Ohio National gives a boost to Habitat for Humanity
By John Nolan
Along with St. Barnabas, a neighbor in our community is helping provide opportunities for families to work with Habitat for Humanity to become first-time homeowners.
Ohio National Financial Services is funding a total of 26 Habitat houses through 2021. That is a $1.8 million commitment which has been ongoing in our area since 2009, according to the Montgomery-based company.
Habitat and Ohio National dedicated the 22nd of those homes on Thursday, November 21, in the village of Lincoln Heights. Barbara Turner, president and chief operating officer of Ohio National, spoke at the dedication ceremony inside the house on Jackson Street that Demetria Jones will be buying for herself and her seven children.

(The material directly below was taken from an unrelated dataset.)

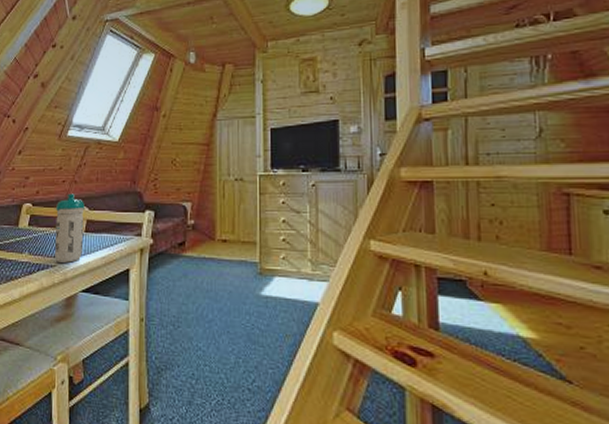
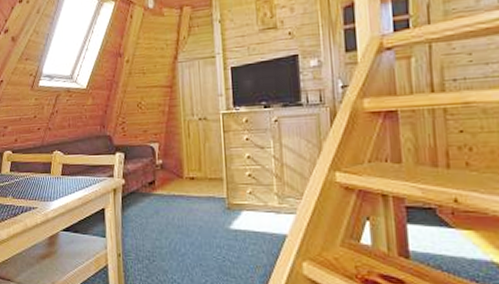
water bottle: present [55,193,85,263] -> none [34,140,60,204]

Members of the St. Barnabas Outreach Ministry, through the Eastside Coalition of Churches, were among the volunteers who helped build the house. St. Barnabas volunteers installed windows and helped hang vinyl siding, among other tasks.

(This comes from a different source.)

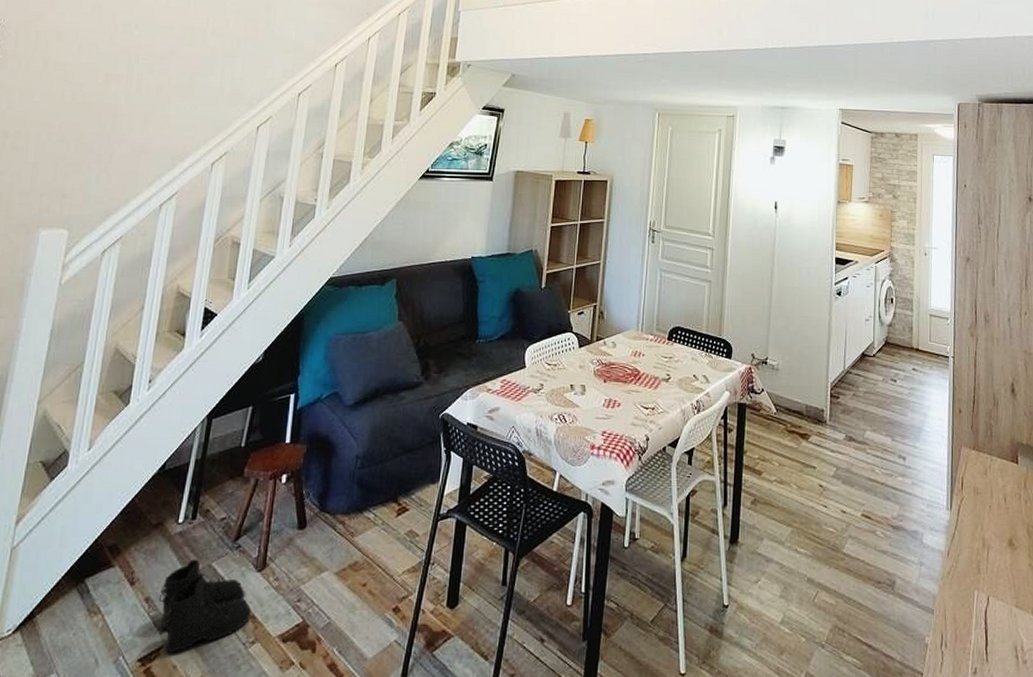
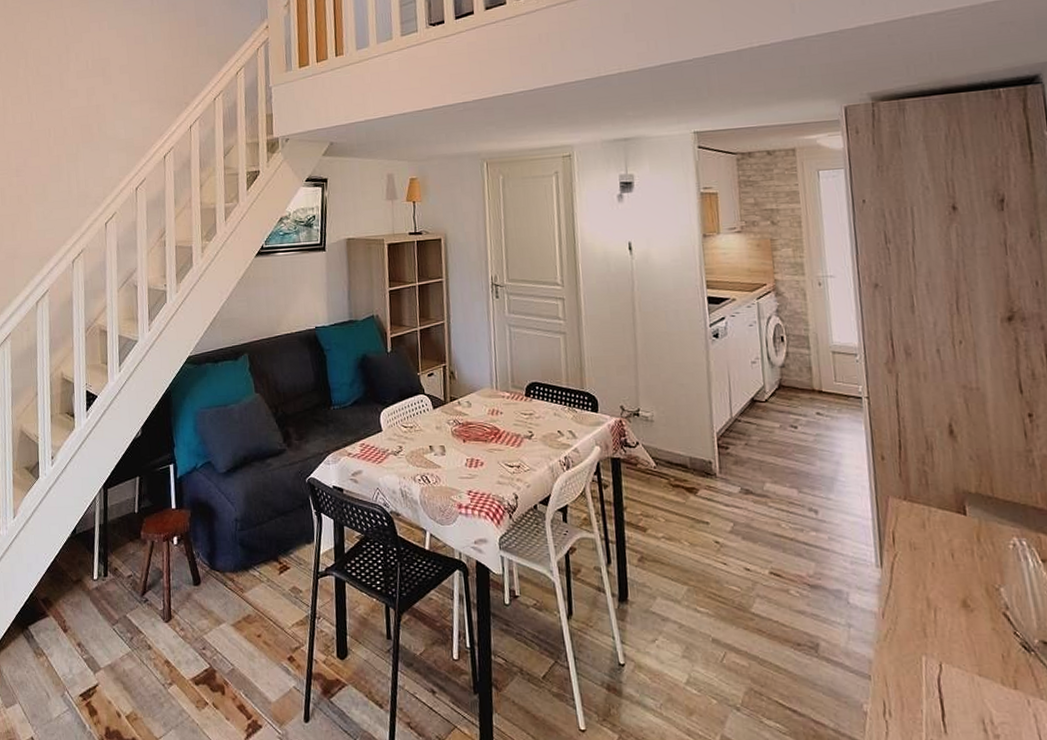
boots: present [158,559,252,654] -> none [88,611,166,691]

Ms. Turner said she feels a personal connection to the work in Lincoln Heights. She was born in the village, just a short distance from where Habitat is building a total of six single-family houses along Jackson Street.

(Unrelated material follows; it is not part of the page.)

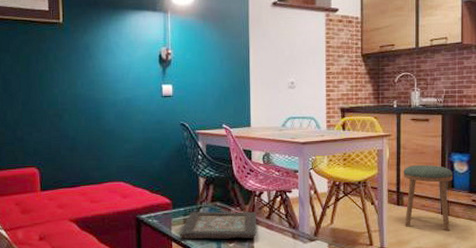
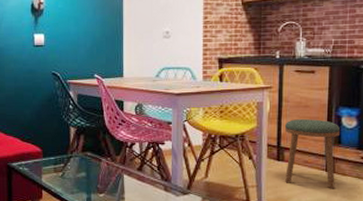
decorative tray: present [180,211,256,239] -> none [50,161,127,189]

Habitat dedicated the first of those houses on November 1. Jordan Lounds helped build that house and plans to buy it. She is to close on the purchase by Christmas.
The house that Demetria Jones will buy is across the street. Volunteers from our Habitat affiliate, the Eastside Coalition, are already building another Habitat home next door.
Ohio National's leadership says it regards its commitment to building Habitat houses as a good way to promote healthy communities, and to give its employees an opportunity to be involved as volunteers.
Numerous other companies donate money, materials or services to help Habitat build, equip, and finish houses. They include Schutte Stair Co., Whirlpool Corp., Procter & Gamble Co., Valspar Paints, Square D, and Molloy Roofing Co.
Demetria Jones has been busy not only raising her family and putting in her required total of 250 "sweat equity" hours with Habitat (as a down payment on what will be a no-interest mortgage), but she has been working overtime at her regular day job to prepare for home ownership, according to Helen Spieler, a homeowner services manager for Habitat for Humanity of Greater Cincinnati. Families committed to becoming first-time homeowners through Habitat face a challenging, months-long journey as they work on their future homes and take Habitat-required classes to get ready for home ownership. That is in addition to the parents' obligations to their own jobs and their children. Habitat volunteers will be kept busy for awhile in Lincoln Heights. Village officials recently invited Habitat to return, after the nonprofit organization built other houses there years ago. The goal is to bring new housing stock and residents to the community along Interstate 75.